Data for review »

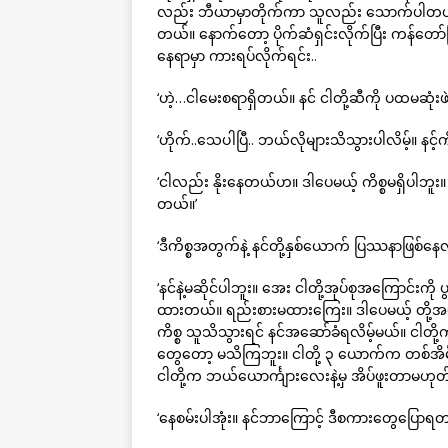
လည်း ဘီယာမှာတိုက်ကာ သူလည်း သောက်ပါတယ
တယ်။ နောက်တော့ ပိုက်ဆံရှင်းလိုက်ပြီး ကန်တော
နေရာမှာ ကားရပ်လိုက်ရင်း..
‘ဟဲ့…ငါမေးစရာရှိတယ်။ နင် ငါတို့ဆီကို ပထမဆုံးဖဲ
‘ဟိုက်..သေပါပြီ.. ဘယ်လိုများသိသွားပါလိမ့်။ နင့်ကို မ
‘ငါလည်း နိုးနေတယ်ဟ။ ဒါပေမယ့် ကိစ္စမရှိပါဘ
တယ်။’
‘ဒီကိစ္စအတွက်နဲ့ နင်တို့နှစ်ယောက် ပြဿနာဖြစ်နေ
‘နင်နဲ့မဆိုင်ပါဘူး။ အေး ငါတို့အုပ်စုအကြောင်းကိ
ထားတယ်။ ရည်းစားမထားကြေး။ ဒါပေမယ့် တို့အဖွ
ကိစ္စ သူသိသွားရင် နင်အဆော်ခံရလိမ့်မယ်။ ငါတ
တွေတော့ မသိကြဘူး။ ငါတို့ ၃ ယောက်က တစ်
ငါတို့က ဘယ်ယောင်္ကျားလေးနဲ့မှ အိပ်ဖူးတာမဟုတ
‘နေစမ်းပါအုံး။ နင်ဘာကြောင့် ဒီစကားတွေပြောရတ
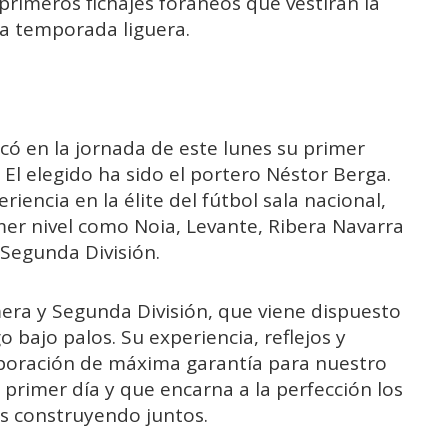
primeros fichajes foráneos que vestirán la
ma temporada liguera.
có en la jornada de este lunes su primer
 El elegido ha sido el portero Néstor Berga.
iencia en la élite del fútbol sala nacional,
er nivel como Noia, Levante, Ribera Navarra
 Segunda División.
ra y Segunda División, que viene dispuesto
o bajo palos. Su experiencia, reflejos y
rporación de máxima garantía para nuestro
 primer día y que encarna a la perfección los
s construyendo juntos.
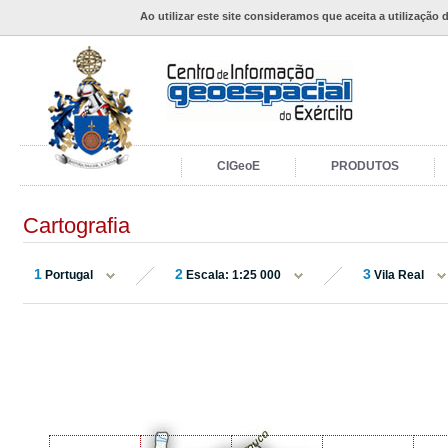
Ao utilizar este site consideramos que aceita a utilização 
CIGeoE
PRODUTOS
Cartografia
1
2
3
Portugal
Escala: 1:25 000
Vila Real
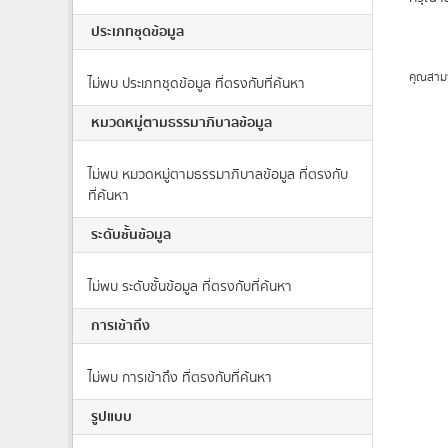
ประเภทชุดข้อมูล
คุณสาม
ไม่พบ ประเภทชุดข้อมูล ที่ตรงกับที่ค้นหา
หมวดหมู่ตามธรรมาภิบาลข้อมูล
ไม่พบ หมวดหมู่ตามธรรมาภิบาลข้อมูล ที่ตรงกับ
ที่ค้นหา
ระดับชั้นข้อมูล
ไม่พบ ระดับชั้นข้อมูล ที่ตรงกับที่ค้นหา
การเข้าถึง
ไม่พบ การเข้าถึง ที่ตรงกับที่ค้นหา
รูปแบบ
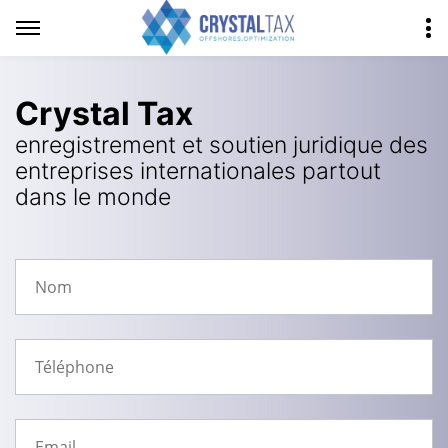
Crystal Tax
enregistrement et soutien juridique des
entreprises internationales partout
dans le monde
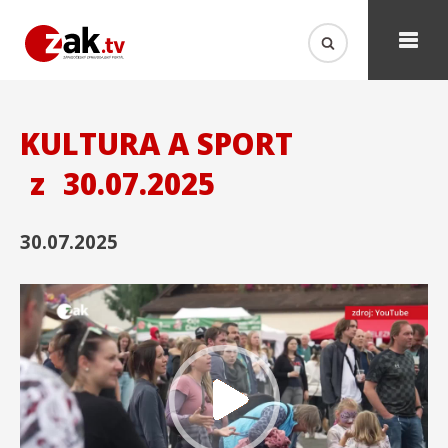
KULTURA A SPORT
z
30.07.2025
30.07.2025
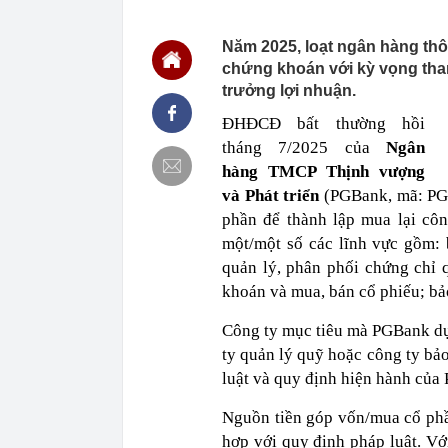
13:40
Trung Quốc xây
Hiệp: Nước lá
Kinh
Năm 2025, loạt ngân hàng th
chứng khoán với kỳ vọng tham
13:40
Ra ngân hàng 
đàn ông bị cô
trưởng lợi nhuận.
13:36
Hai “siêu cẩu
ĐHĐCĐ bất thường hồi
APEC
tháng 7/2025 của
Ngân
13:36
Grab bị phạt h
hàng TMCP Thịnh vượng
13:35
Tình hình hiện
và Phát triển
(PGBank, mã: PGB
13:17
Vì sao ngày cà
phần để thành lập mua lại côn
sinh?
một/một số các lĩnh vực gồm:
13:17
Chiến lược bó
quản lý, phân phối chứng chỉ
13:08
Khai thác trái
khoán và mua, bán cổ phiếu; bả
13:01
Khoan thăm dò
quặng dày bất
Công ty mục tiêu mà PGBank dự
13:00
Các nhà khoa 
ty quản lý quỹ hoặc công ty bả
luật và quy định hiện hành của
Nguồn tiền góp vốn/mua cổ phần
hợp với quy định pháp luật. Vớ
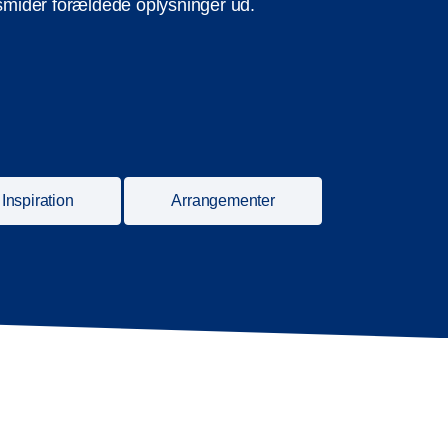
 smider forældede oplysninger ud.
Inspiration
Arrangementer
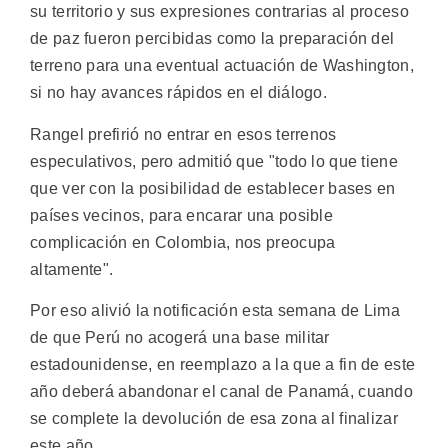
su territorio y sus expresiones contrarias al proceso
de paz fueron percibidas como la preparación del
terreno para una eventual actuación de Washington,
si no hay avances rápidos en el diálogo.
Rangel prefirió no entrar en esos terrenos
especulativos, pero admitió que "todo lo que tiene
que ver con la posibilidad de establecer bases en
países vecinos, para encarar una posible
complicación en Colombia, nos preocupa
altamente".
Por eso alivió la notificación esta semana de Lima
de que Perú no acogerá una base militar
estadounidense, en reemplazo a la que a fin de este
año deberá abandonar el canal de Panamá, cuando
se complete la devolución de esa zona al finalizar
este año.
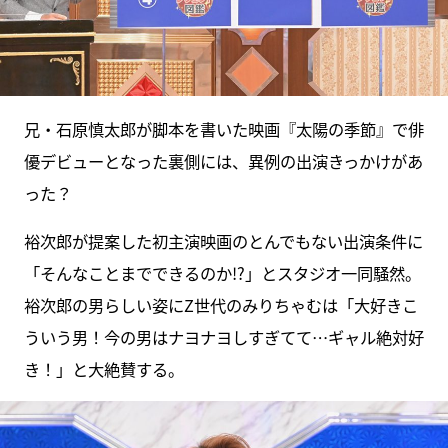
兄・石原慎太郎が脚本を書いた映画『太陽の季節』で俳
優デビューとなった裏側には、異例の出演きっかけがあ
った？
裕次郎が提案した初主演映画のとんでもない出演条件に
「そんなことまでできるのか!?」とスタジオ一同騒然。
裕次郎の男らしい姿にZ世代のみりちゃむは「大好きこ
ういう男！今の男はナヨナヨしすぎてて…ギャル絶対好
き！」と大絶賛する。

Required work » Locate each line in the items above that contains the string "Segunda" and copy those lines out in full. Match the string with case counting.

Solution for this exercise »
 Segunda División.
ra y Segunda División, que viene dispuesto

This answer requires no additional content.